Segment Start: Data

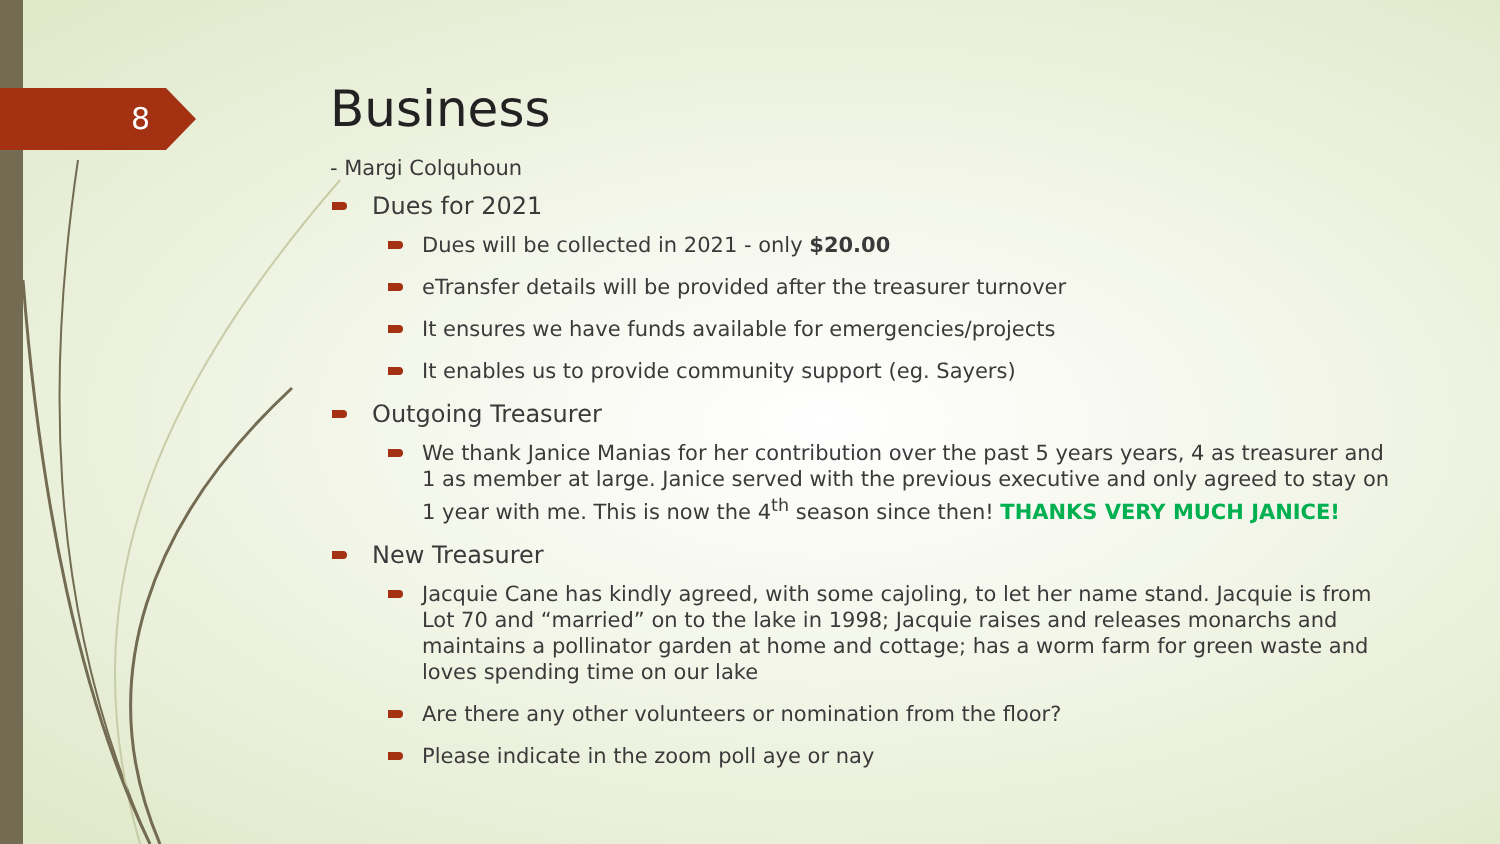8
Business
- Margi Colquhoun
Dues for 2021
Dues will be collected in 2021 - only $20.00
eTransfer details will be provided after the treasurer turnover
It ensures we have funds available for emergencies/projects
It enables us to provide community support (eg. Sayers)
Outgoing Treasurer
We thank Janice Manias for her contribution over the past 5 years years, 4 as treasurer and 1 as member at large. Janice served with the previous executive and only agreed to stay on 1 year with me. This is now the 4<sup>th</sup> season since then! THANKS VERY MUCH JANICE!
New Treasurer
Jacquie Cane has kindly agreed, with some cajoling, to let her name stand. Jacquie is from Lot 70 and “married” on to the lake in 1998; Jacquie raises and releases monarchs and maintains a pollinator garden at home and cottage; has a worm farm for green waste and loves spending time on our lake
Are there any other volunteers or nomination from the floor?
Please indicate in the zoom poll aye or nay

Segment End: Data

Retype the data shown above exactly, excluding any picture it contains.

▶ **Reply to the task**:
8
Business
- Margi Colquhoun
Dues for 2021
Dues will be collected in 2021 - only $20.00
eTransfer details will be provided after the treasurer turnover
It ensures we have funds available for emergencies/projects
It enables us to provide community support (eg. Sayers)
Outgoing Treasurer
We thank Janice Manias for her contribution over the past 5 years years, 4 as treasurer and 1 as member at large. Janice served with the previous executive and only agreed to stay on 1 year with me. This is now the 4<sup>th</sup> season since then! THANKS VERY MUCH JANICE!
New Treasurer
Jacquie Cane has kindly agreed, with some cajoling, to let her name stand. Jacquie is from Lot 70 and “married” on to the lake in 1998; Jacquie raises and releases monarchs and maintains a pollinator garden at home and cottage; has a worm farm for green waste and loves spending time on our lake
Are there any other volunteers or nomination from the floor?
Please indicate in the zoom poll aye or nay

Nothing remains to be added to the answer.